[HOW TO COMPLETE THIS TASK]: According to the article on the University of Winnipeg ban, on which street is the UBF Bible house located?

U of W bans Korean cult recruiters from campus
The Winnipeg Free Press/October 25, 1986
By Catherine Bainbridge
Members of a group condemned for using mind-altering techniques and psychological abuse to gain converts have been banned from the University of Winnipeg campuses.
The University of Bible Fellowship, which came to Canada three years ago from Korea, is active in Winnipeg recruiting students at university and college campuses.
The mainly female Korean missionaries, referred to as shepherds by the group, have been regularly approaching students at the U of W, a few blocks from the UBF Bible house on Sherbrook Street.
“They’re always around here,” Caroline Krebs, president of the U of W Students Association said.
“It’s rather alarming. They’re in the library, cafeteria and hallways – harassing and bothering people.”
Krebs said the university warned UBF members several times not to recruit on campus but eventually had to resort to banning them.
University security officers have been instructed to escort UBF members caught approaching students off the campus, she said.
“They’re always around when classes get out,” she said. “They are certainly very persistent”
Krebs said the UBF missionaries started recruiting at the U of W last December and continued through the summer.
And even though one member was recently charged with petty trespass and others were told they were banned in the presence of the Winnipeg police officers, they continue to recruit at the U of W almost daily, a campus security guard said.
The UBF calls itself a Christian Bible study group dedicated to campus evangelism in a pamphlet distributed by the group.
But according to Gord Gillespie, spokesman for the Manitoba Cult Awareness Center, the group uses classic cult techniques to recruit its members, eventually isolating them from friends, family and society.
“They are very professional and very well organized,” Gillespie said. “They are as bad as any of the others – the Moonies, the Hare Krishna and the Scientologists.”
Krebs said Korean women usually approach young white male students, while they are joined by a man when approaching a female.
“They seem to go after people who look socially unsure of themselves.”
Gillespie said youth cults tend to attract thoughtful and idealistic young people, often at a time when they are searching for meaning in their lives.
“That’s a sad thing,” he said. “These cults have always had an appeal to an intelligent type of person who wants to do something about society and the way it works.”
He said he doesn’t have detailed information on the Winnipeg group, so far the only chapter in Canada, but the psychological damage done to former members of the U.S. is just now being uncovered.
“It’s mean stuff and we’re just starting to hear more about it.”
Blanche Brauns, head of an anti-UBF lobby group in Chicago, said in a letter she sent to cult awareness groups that UBF practices appear to be Christian, but many who left it, including her son, have suffered psychological problems when re-entering society, especially those who did not receive exit counseling and rehabilitation.
“From the outside, it appears to be very much a Christian group with Christian beliefs,” she said.
“But they twist the scriptures to suit themselves and their behavior and practices are abominable.”
According to another mother who joined the lobby group after her son was taken in UBF, the group leaders destroyed her son’s self respect using guilt and confession tactics, eventually building themselves up as saviors and gods.
“Pat was only in there for a short time,” she said.
“But it still took five straight days to deprogram him. He had got to the point where he couldn’t do a thing with out his shepherd’s permission.”
“This is not a religious issue. This is mind control,” she said.

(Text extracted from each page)
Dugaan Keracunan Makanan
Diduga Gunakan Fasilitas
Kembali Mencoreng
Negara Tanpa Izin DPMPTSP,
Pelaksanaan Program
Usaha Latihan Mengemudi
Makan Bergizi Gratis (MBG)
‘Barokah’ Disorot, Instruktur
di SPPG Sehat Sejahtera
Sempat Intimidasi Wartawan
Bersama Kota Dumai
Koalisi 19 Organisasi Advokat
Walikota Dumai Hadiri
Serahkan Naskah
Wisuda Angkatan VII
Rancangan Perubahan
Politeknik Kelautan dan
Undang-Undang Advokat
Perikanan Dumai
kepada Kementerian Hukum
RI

...

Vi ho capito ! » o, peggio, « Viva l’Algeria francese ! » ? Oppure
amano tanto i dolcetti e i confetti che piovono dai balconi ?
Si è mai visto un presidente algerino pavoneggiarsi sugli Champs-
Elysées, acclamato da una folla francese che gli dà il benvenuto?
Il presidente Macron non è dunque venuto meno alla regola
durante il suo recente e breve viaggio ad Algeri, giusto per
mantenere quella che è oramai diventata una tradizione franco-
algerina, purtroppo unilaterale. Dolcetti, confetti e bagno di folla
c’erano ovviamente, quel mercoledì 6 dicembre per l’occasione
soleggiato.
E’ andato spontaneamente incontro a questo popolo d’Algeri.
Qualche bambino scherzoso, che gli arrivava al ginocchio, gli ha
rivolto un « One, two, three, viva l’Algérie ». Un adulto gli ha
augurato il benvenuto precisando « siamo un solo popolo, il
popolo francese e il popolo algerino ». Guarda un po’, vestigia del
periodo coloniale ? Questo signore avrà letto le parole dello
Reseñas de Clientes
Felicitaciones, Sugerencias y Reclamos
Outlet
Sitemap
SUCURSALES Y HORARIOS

[RESPONSE AREA]: Sherbrook Street.